___ Texte fourni
Une sur cinq. C'est le nombre de femmes immigrées d'Afrique subsaharienne qui déclarent avoir subi des violences sexuelles au cours de leur vie. Un chiffre considérable. Et ce n'est pas la seule révélation édifiante mise en évidence par ce récent rapport de l'Institut national d'études démographiques (Ined).
Prenant en compte les nombreuses données récoltées auprès de 74 établissements de santé en Île-de-France, cette enquête étoffée de Julie Pannetier, Andrainolo Ravalihasy et Annabel Desgrées du Loû en dit également long sur les conditions de vie alarmantes desdites femmes exilées. Notamment lorsque l'on s'attarde sur la santé des principales concernées : parmi les statistiques, on observe ainsi qu'un grand nombre de femmes ont été infectées par le VIH en France.
Pour la chercheuse Julie Pannetier, cela ne fait d'ailleurs aucun doute : "Ces violences sexuelles sont liées aux conditions de vie en France, et il y a une corrélation statistique entre celles-ci et l'infection par le VIH", détaille la maîtresse de conférence dans les pages du Monde. Un constat accablant.
______
___ Données fournies
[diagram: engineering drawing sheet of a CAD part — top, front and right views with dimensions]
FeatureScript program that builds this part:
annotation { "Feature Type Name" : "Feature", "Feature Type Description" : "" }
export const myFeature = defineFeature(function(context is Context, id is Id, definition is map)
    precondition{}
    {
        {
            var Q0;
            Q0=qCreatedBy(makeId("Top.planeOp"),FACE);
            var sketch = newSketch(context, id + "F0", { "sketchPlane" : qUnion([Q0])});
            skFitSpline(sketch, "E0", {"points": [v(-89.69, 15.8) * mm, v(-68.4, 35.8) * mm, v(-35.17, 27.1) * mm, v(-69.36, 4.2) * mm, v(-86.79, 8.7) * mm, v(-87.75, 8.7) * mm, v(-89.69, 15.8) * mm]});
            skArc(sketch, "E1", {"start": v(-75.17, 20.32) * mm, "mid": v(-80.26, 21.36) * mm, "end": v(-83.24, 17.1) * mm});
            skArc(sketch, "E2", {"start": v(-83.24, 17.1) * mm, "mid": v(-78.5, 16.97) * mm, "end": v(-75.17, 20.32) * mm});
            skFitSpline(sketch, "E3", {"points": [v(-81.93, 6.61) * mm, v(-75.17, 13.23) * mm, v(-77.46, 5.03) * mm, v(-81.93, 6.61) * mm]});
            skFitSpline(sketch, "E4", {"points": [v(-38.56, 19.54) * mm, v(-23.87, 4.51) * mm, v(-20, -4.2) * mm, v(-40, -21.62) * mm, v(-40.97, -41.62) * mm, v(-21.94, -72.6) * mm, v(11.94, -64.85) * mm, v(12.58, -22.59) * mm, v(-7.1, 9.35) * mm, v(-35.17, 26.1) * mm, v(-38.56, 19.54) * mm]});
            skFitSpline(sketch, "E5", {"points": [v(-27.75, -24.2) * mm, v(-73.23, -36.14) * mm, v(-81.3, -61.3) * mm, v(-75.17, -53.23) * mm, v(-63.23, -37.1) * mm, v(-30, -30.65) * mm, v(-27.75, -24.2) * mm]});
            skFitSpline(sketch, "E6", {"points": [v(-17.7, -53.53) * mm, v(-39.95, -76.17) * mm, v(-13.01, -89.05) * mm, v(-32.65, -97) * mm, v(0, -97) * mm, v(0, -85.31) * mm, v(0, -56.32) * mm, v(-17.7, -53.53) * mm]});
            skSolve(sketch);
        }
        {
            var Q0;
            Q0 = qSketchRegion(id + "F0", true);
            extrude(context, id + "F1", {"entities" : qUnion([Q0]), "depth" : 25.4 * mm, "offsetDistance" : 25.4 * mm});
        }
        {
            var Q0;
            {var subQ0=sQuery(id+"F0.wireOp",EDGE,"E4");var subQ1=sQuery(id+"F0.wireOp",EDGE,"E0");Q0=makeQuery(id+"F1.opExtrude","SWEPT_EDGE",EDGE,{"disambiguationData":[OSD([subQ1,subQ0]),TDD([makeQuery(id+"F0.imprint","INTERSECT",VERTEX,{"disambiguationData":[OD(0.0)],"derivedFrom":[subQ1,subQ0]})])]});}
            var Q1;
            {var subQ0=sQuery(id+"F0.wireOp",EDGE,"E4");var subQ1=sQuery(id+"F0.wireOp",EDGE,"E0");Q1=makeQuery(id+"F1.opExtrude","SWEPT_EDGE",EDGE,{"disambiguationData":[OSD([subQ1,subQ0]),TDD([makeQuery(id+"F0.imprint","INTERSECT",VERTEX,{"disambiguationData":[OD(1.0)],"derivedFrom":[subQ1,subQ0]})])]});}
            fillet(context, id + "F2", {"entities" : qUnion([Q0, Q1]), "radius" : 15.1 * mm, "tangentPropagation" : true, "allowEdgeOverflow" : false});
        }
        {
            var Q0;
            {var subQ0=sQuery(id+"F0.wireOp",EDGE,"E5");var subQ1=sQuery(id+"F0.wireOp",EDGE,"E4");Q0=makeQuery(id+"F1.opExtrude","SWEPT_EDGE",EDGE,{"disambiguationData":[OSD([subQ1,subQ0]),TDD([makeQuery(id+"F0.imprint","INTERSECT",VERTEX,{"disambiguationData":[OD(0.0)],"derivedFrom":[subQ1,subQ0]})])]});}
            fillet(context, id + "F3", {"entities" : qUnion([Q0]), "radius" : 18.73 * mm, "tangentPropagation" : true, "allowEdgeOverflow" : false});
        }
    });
______
**Exercices**
a) Recopiez le passage de l'article sur les femmes immigrées qui commence aux mots « Prenant en compte » et s'arrête après les mots « Un constat accablant. ».
b) Selon l'article sur les femmes immigrées, auprès de combien d'établissements de santé en Île-de-France les données de l'enquête ont-elles été récoltées ?
c) Poursuivez l'article sur les femmes immigrées à partir de sa dernière phrase.

**Réponses attendues**
a)
Prenant en compte les nombreuses données récoltées auprès de 74 établissements de santé en Île-de-France, cette enquête étoffée de Julie Pannetier, Andrainolo Ravalihasy et Annabel Desgrées du Loû en dit également long sur les conditions de vie alarmantes desdites femmes exilées. Notamment lorsque l'on s'attarde sur la santé des principales concernées : parmi les statistiques, on observe ainsi qu'un grand nombre de femmes ont été infectées par le VIH en France.
Pour la chercheuse Julie Pannetier, cela ne fait d'ailleurs aucun doute : "Ces violences sexuelles sont liées aux conditions de vie en France, et il y a une corrélation statistique entre celles-ci et l'infection par le VIH", détaille la maîtresse de conférence dans les pages du Monde. Un constat accablant.

b) Auprès de 74 établissements de santé.

c)
Plus précisément, ce rapport révèle qu'un tiers des femmes séropositives prises en compte auprès de ces 74 établissements de santé parisiens auraient été infectées par le VIH après leur migration. Et les principales concernées auraient également été 4 fois plus souvent victimes de viols durant cette période que les femmes non infectées. Comment l'expliquer ? Par une situation globale "d'insécurité résidentielle et administrative", rétorquent les chercheuses. En somme, la précarité de ces femmes ne fait qu'exacerber le risque de violences sexuelles.
C'est d'ailleurs ce qu'explique l'étude : "Le fait de changer souvent d'hébergement au cours d'une même année, avec des nuits passées alternativement en hébergement d'urgence, chez des connaissances et/ou dans la rue, est associé à une probabilité plus élevée de subir des violences sexuelles". Des risques d'autant plus considérables quand l'on sait que parmi les sondées, une femme sur cinq explique ne pas avoir d'hébergement fixe ou être en situation irrégulière. Et même l'avoir été, parfois, durant une année entière.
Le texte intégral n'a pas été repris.